ANNAN SEEKS EXTENSION OF DR-CONGO PANEL ON RESOURCE EXPLOITATION
The Secretary-General, in a letter to the Security Council last week, noted that the Expert Panel dealing with the illegal exploitation of natural resources in the Democratic Republic of the Congo needs additional time to complete its work, in order to receive responses from questionnaires sent to Member States and to corroborate evidence.
Accordingly, the Secretary-General recommended an extension of the Panels mandate until October 31.
COMPENSATION COMMISSION DISBURSING $708 MILLION
The UN Compensation Commission, which deals with claims involving the Iraqi invasion of Kuwait, today made available more than $708 million to 33 Governments and three international organizations, to be distributed to 961 successful claimants.

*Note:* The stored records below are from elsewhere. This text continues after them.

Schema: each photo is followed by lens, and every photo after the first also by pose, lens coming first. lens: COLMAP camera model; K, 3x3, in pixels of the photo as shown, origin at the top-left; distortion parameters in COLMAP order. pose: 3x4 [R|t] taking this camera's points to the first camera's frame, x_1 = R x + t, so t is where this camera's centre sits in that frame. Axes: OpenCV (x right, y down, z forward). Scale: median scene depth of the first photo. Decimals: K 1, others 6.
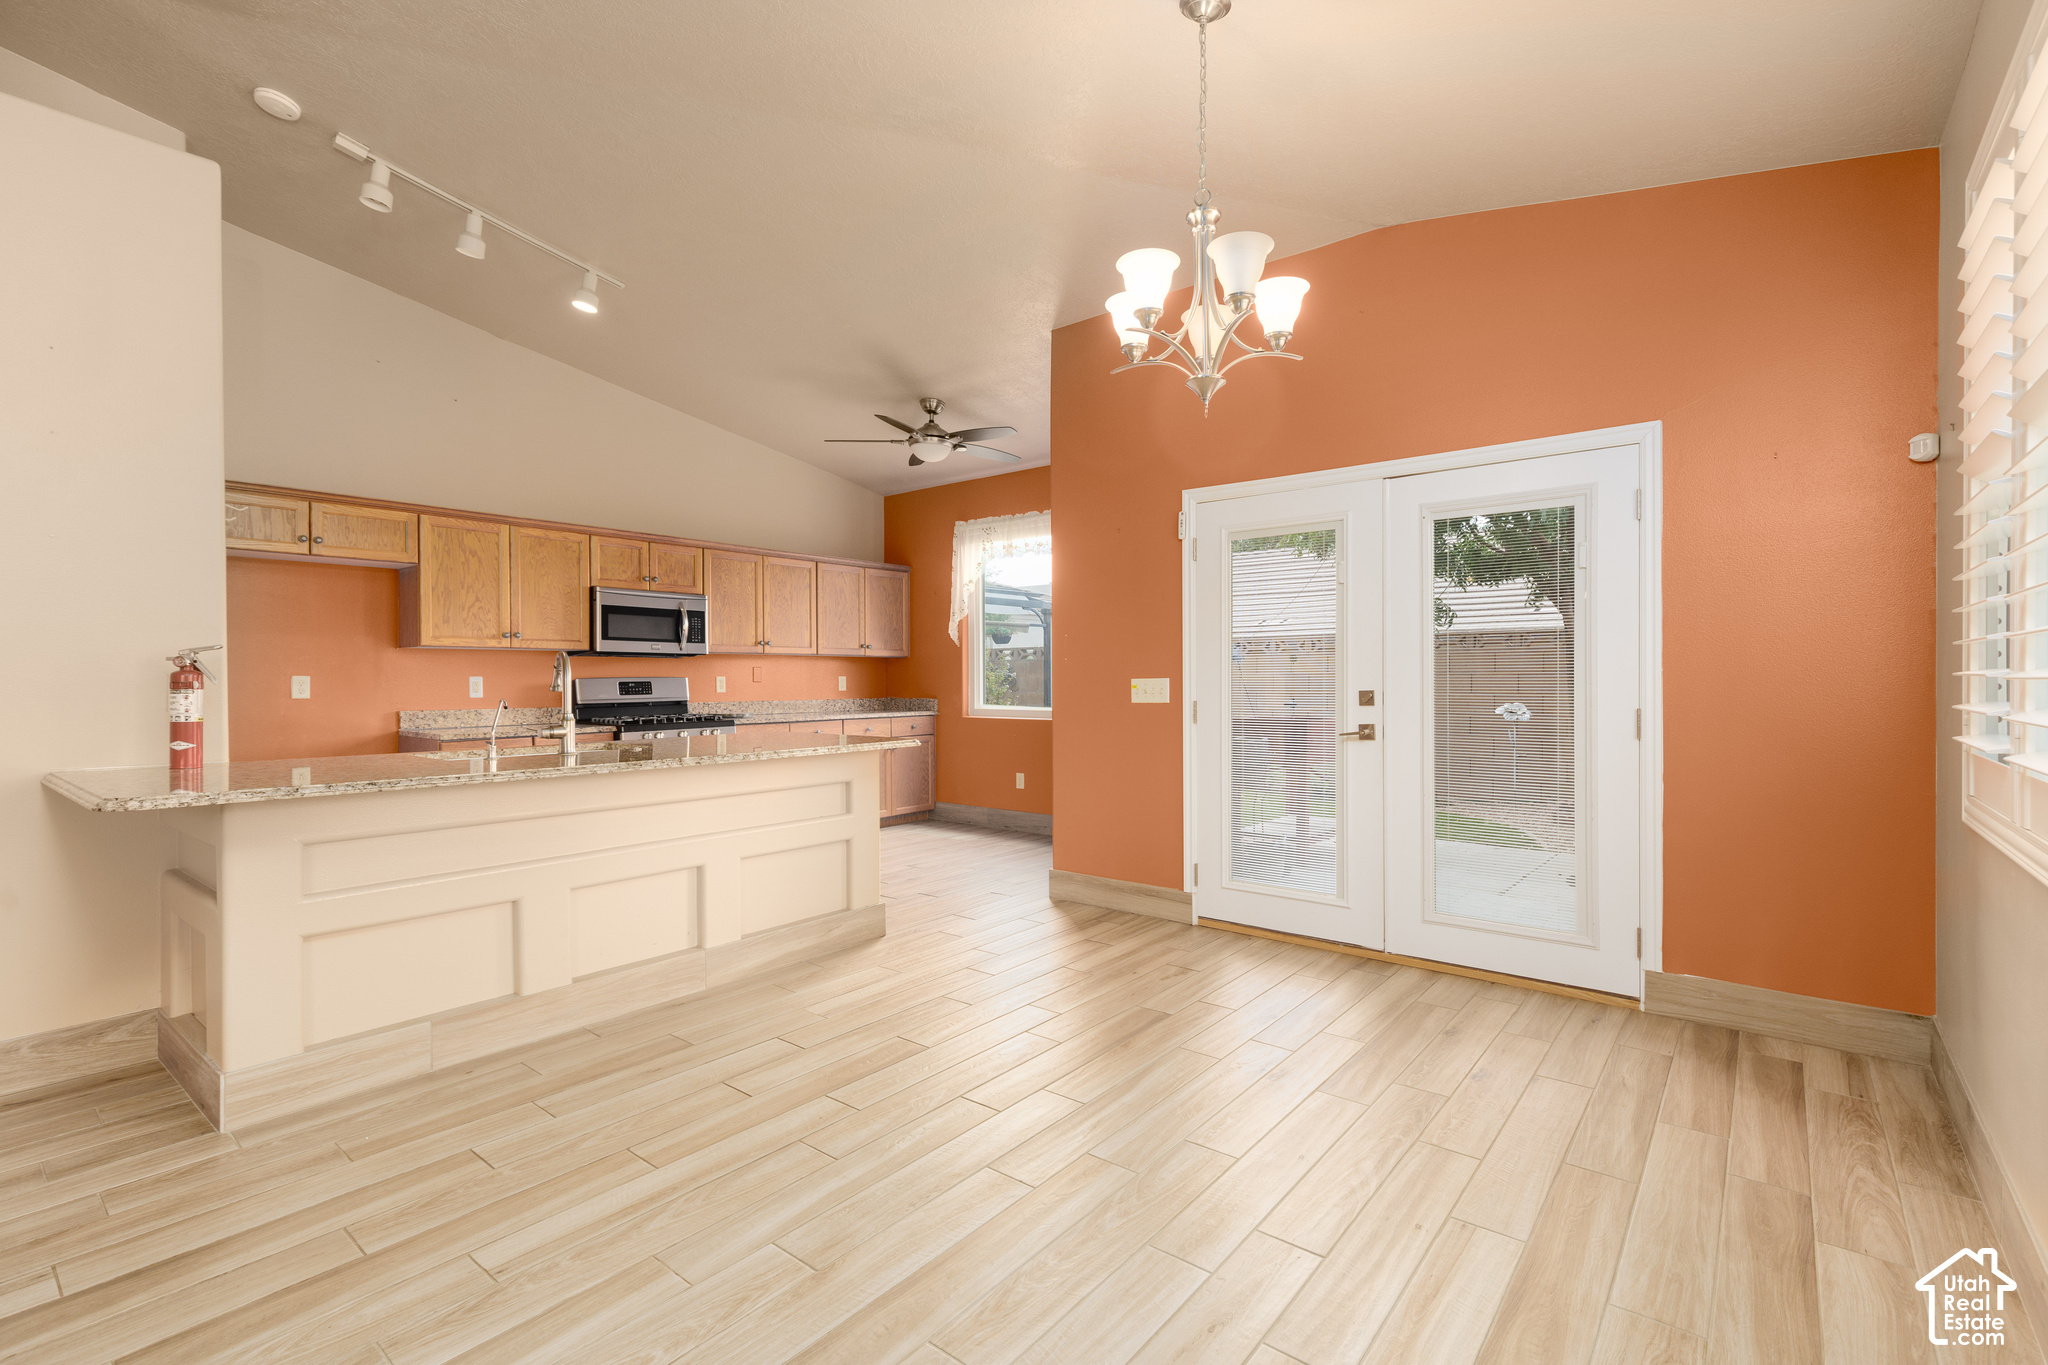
lens RADIAL K [[915.4, 0, 1038.2], [0, 915.4, 678.8], [0, 0, 1]] dist [0.010094, -0.001797]
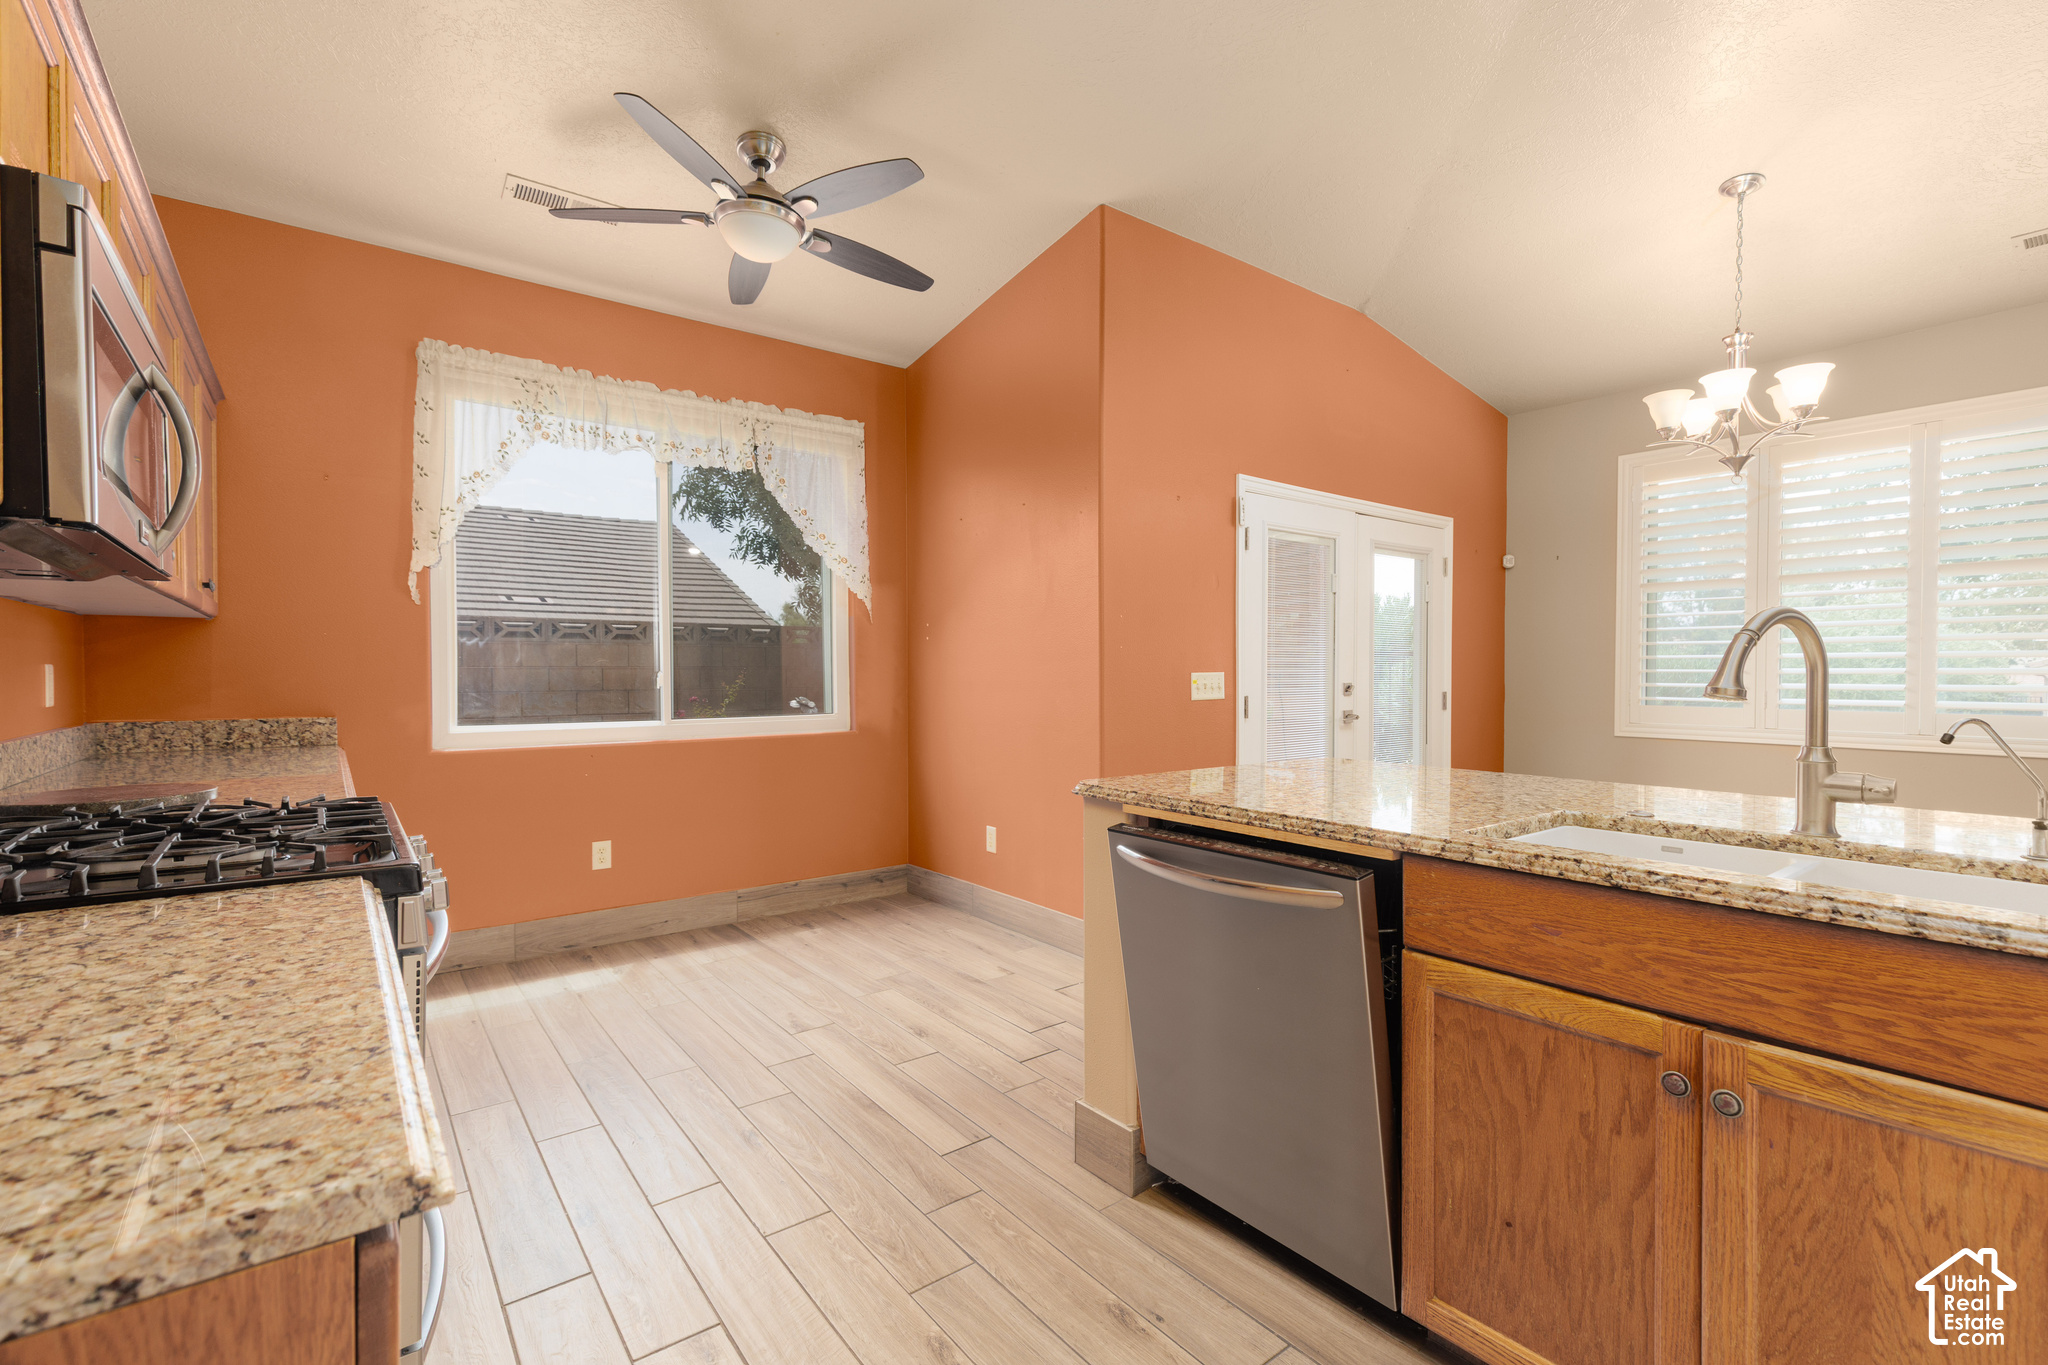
lens RADIAL K [[915.4, 0, 1033.9], [0, 915.4, 683.5], [0, 0, 1]] dist [0.010094, -0.001797]
pose [[0.222419, -0.008868, 0.974911, -0.802362], [-0.000464, 0.999958, 0.009202, 0.002062], [-0.974951, -0.002499, 0.222405, 0.982612]]
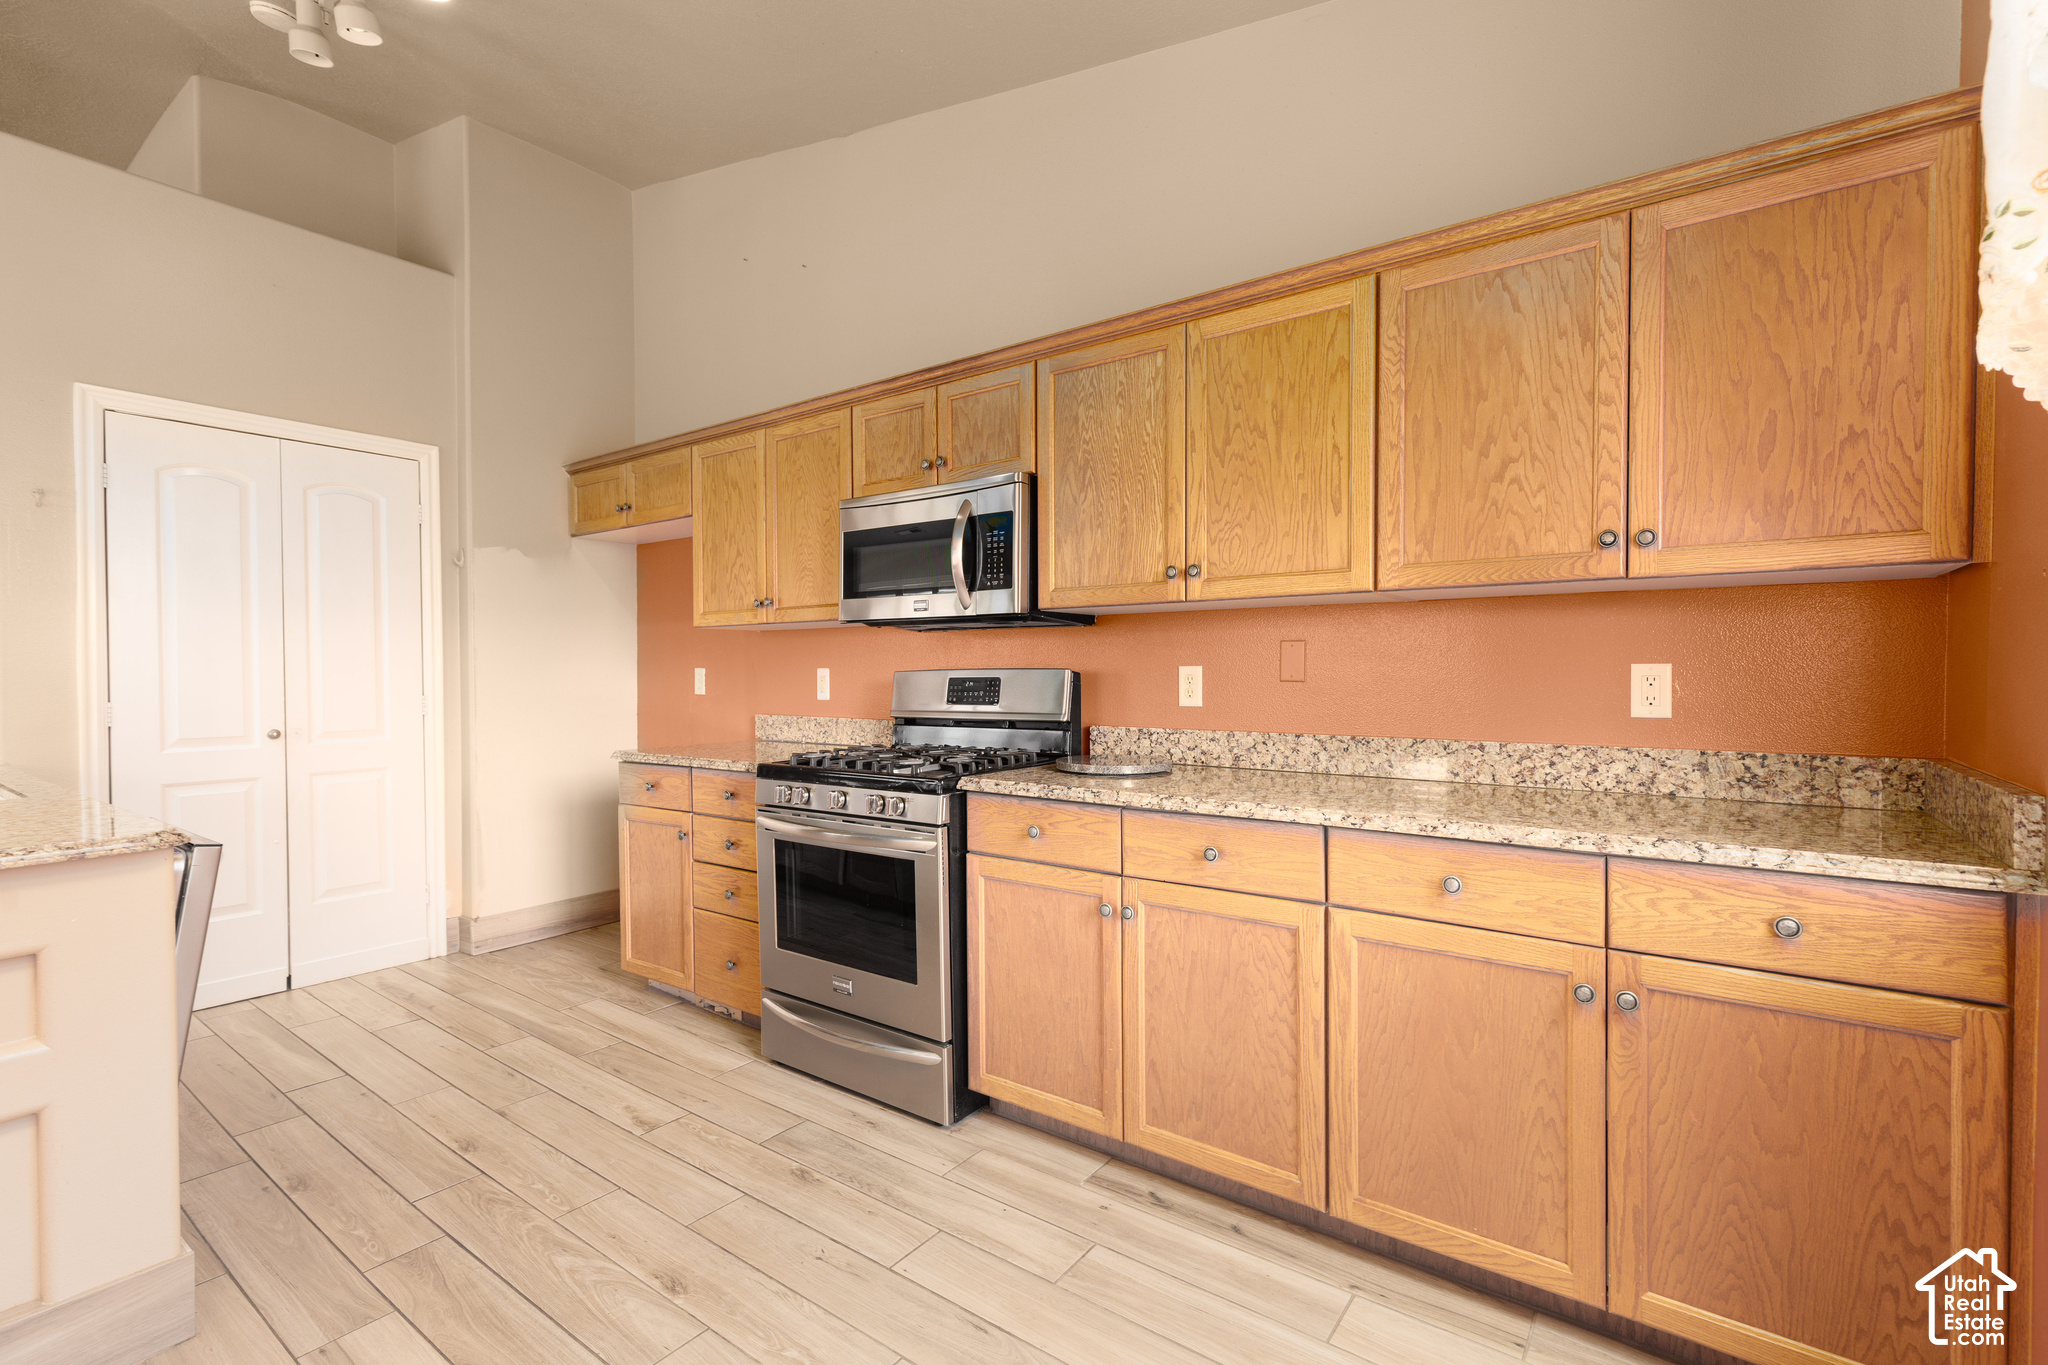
lens RADIAL K [[915.4, 0, 1029.3], [0, 915.4, 681.6], [0, 0, 1]] dist [0.010094, -0.001797]
pose [[0.049425, 0.017428, -0.998626, 0.077599], [0.005372, 0.999829, 0.017715, -0.004824], [0.998763, -0.006240, 0.049323, 1.397958]]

The awards are paid out of the UN Compensation Fund, which at present receives 25 percent of the proceeds of the oil-for-food plan, in accordance with Security Council Resolution 1409.
DISARMAMENT EXERCISE BEGINS IN NORTHERN AFGHANISTAN
The UN Mission in Afghanistan reports that, on Wednesday morning, the first disarmament exercise to be carried out voluntarily by Afghan factions began in Sholgareh, a district southwest of Mazar-e-Sharif in northern Afghanistan. The disarmament is taking place under the auspices of a multi-party group, the Security Commission in Mazar-e-Sharif, which is observed and facilitated by the UN Mission.
Weapons are being brought to three collection points, and, once collected, the arms will be transported to military depots belonging to the various parties, where they will be registered and kept under guard by factional forces. The UN Mission has the right to monitor the safekeeping of arms.
UN ENVOY IN EAST TIMOR FOCUSES ON CHILDRENS RIGHTS
The Secretary-Generals Special Representative for East Timor, Kamalesh Sharma, said today that protecting childrens rights is especially important, as children are among the most vulnerable sectors in East Timorese Society.
His comments came as the Director of the United Nations Children's Funds Southeast Asia Division, Mehr Kahn, winds up her four-day visit to the country. She will meet Friday with government officials at a briefing, which will also be attended by civil society leaders, that will focus on the protection of the rights of children, as guaranteed in the Timorese Constitution and the Convention on the Rights of the Child.
UN BODIES TO ANALYZE HUMAN RIGHTS IN BOSNIA
The UN Development Programme (UNDP) and the Office of the High Commissioner for Human Rights will soon carry out a joint project to gather and analyze data on a wide range of human rights issues in 48 municipalities in Bosnia and Herzegovina. This is the first such survey in the country.
A team of development and human rights specialists will work with Bosnian experts to assemble information on civil, cultural, economic, political and social rights. High Commissioner for Human Rights Mary Robinson says the project is an encouraging example for the successful implementation of the human-rights based approach to development.
FRIENDS WRAP UP MEETING ON SUSTAINABLE DEVELOPMENT
The meeting of the 25 nations comprising the Friends of the Chair to deal with differences prior to the World Summit on Sustainable Development wrapped up its day-long meeting Wednesday night, at around 8:00.
South African Foreign Minister Nkosazana Dlamini Zuma, who chaired the session, said afterward, There is more hope now than there was at the end of Bali, where the last preparatory meetings before next months Summit were held. She said it should not take too long to achieve an agreement at the Summit, which will be held in Johannesburg, South Africa.
Asked why Dlamini Zuma did not speak to the press on Wednesday, the Spokeswoman said that the foreign ministers schedule had been busy and she had to fly out of the country.